Tuesday, December 18, 2018

Communication

It was 5:16 AM when I wanted to get as far away from you as possible. Sitting there and listening to the gentle sound of your breathing was hurting me. I'd never felt that kind of pain before. I was kind of shell-shocked because up until that night, I didn't think you could hurt me. That's reason one for not leaving. Reason two? I didn't think you would come after me.

And being proven right would have shattered me.

It's important that you know this: people with brains like mine should never be given space. Solitude only encourages my insecurities to speak more eloquently, gives them time to convince me that every unheard statement and forgotten memory is a sign of your indifference. Every time I ask for space, I'm testing you. Why do you always fail me?

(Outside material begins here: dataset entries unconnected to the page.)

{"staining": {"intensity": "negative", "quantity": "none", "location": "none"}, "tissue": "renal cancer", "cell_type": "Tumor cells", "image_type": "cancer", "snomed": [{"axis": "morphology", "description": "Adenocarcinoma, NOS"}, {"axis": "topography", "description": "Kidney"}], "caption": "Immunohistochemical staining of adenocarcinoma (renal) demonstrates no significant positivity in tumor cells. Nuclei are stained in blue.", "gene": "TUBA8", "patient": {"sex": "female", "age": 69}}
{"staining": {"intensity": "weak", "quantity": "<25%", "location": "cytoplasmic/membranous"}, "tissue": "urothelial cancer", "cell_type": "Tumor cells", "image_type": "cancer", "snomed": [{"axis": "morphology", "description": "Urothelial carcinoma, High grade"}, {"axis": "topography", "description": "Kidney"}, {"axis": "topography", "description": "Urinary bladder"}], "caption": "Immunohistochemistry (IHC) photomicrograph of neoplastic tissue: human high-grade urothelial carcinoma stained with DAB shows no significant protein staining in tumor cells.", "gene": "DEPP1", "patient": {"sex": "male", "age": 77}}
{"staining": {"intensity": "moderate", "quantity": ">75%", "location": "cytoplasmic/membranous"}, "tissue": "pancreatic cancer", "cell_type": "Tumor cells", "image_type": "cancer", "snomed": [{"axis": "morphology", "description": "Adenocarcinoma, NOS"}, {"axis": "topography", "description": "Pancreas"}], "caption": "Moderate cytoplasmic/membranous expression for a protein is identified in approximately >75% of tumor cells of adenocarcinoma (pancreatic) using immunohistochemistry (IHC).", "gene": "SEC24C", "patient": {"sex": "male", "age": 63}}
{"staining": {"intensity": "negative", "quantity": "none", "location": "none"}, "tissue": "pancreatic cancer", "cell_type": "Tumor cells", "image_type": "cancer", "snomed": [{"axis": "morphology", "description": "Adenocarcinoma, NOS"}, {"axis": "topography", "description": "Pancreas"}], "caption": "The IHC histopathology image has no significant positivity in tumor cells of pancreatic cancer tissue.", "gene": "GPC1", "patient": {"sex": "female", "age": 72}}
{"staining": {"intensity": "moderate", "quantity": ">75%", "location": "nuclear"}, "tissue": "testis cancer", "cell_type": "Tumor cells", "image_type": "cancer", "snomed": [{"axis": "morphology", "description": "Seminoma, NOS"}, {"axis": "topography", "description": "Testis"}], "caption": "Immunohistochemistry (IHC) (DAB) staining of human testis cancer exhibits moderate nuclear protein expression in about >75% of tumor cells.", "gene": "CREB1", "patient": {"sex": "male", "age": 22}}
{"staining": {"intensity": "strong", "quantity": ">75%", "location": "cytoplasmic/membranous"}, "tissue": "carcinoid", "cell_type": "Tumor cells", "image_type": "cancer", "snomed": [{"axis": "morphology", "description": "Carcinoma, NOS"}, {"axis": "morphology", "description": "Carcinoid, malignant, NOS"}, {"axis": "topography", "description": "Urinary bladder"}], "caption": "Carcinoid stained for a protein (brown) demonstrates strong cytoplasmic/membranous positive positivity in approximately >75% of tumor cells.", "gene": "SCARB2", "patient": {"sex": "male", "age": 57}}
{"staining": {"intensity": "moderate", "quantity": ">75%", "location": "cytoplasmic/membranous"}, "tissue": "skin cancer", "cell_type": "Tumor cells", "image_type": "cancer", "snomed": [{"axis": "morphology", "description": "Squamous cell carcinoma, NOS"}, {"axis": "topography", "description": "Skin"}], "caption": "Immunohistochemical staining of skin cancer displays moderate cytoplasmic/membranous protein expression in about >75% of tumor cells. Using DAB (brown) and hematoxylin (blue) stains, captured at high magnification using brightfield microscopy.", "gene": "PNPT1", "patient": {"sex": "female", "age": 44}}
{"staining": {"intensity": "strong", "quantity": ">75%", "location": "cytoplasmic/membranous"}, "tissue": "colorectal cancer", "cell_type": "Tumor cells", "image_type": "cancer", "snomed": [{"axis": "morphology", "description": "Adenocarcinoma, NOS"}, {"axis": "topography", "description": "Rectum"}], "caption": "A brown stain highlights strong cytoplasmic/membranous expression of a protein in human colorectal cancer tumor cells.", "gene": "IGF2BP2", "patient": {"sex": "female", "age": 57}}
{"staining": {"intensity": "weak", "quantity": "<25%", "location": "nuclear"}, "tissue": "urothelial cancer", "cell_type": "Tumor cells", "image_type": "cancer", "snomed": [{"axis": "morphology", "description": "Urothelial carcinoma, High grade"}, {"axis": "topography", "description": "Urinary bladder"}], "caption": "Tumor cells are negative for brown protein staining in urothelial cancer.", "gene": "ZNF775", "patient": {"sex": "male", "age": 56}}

I know it's not fair. I'm sorry. Just please stop saying that you know me. Because if you really knew me, you wouldn't put me through this over and over again. If you really knew me, this would be impossibly cruel of you. And because I can't be persuaded of your malice, I'm persuaded of your indifference. I'm certain that's worse.

It hurts. It hurts so much. I need more. If you can't give more, I understand. But I guess that means... Well, I don't like what that means.

*     *     *

I wrote and posted this two weeks ago on one of those nights where I was just feeling terrible and overthinking everything, but the next morning I woke up feeling fine. In my drastically different mental state, it felt overdramatic having this up, so I took it down. But now that some time has passed, I realize that even though I was feeling dramatic, this came from a very real place. I'm working on transparency and vulnerability, so posting this feels like a good baby step.